### Request
Put the lines of the records into a JSON list of strings, one string per line, skipping blank lines and leaving the pictures out.

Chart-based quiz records
>>>

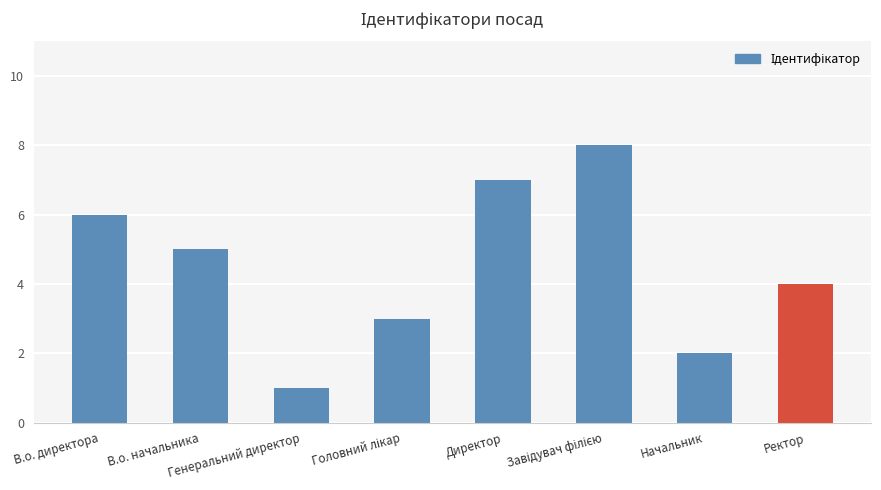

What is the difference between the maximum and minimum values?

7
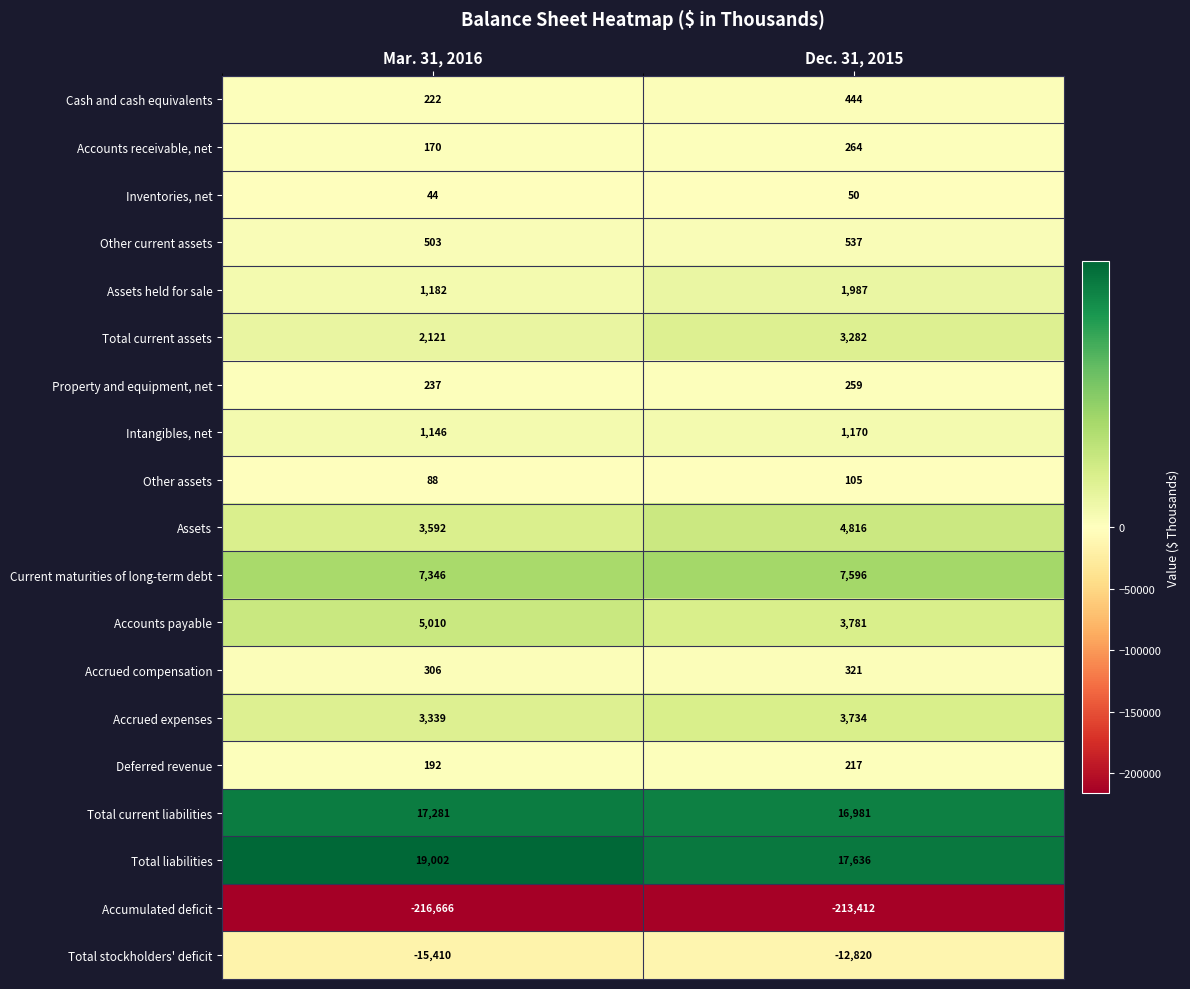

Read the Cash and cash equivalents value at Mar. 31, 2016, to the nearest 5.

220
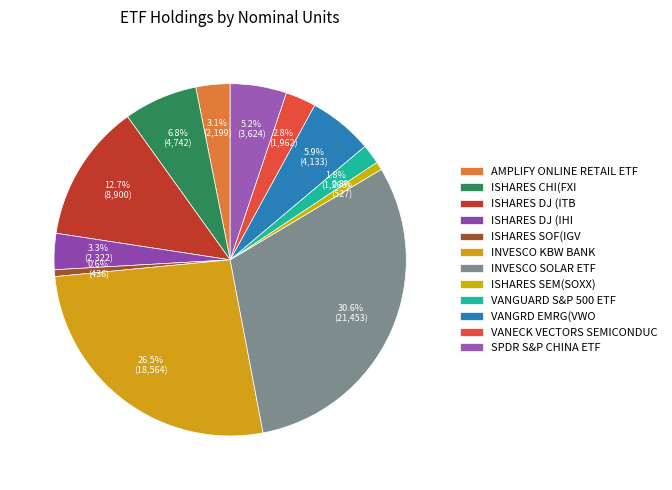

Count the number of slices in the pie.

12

<<<

### The answer
[
  "What is the difference between the maximum and minimum values?",
  "7",
  "Read the Cash and cash equivalents value at Mar. 31, 2016, to the nearest 5.",
  "220",
  "Count the number of slices in the pie.",
  "12"
]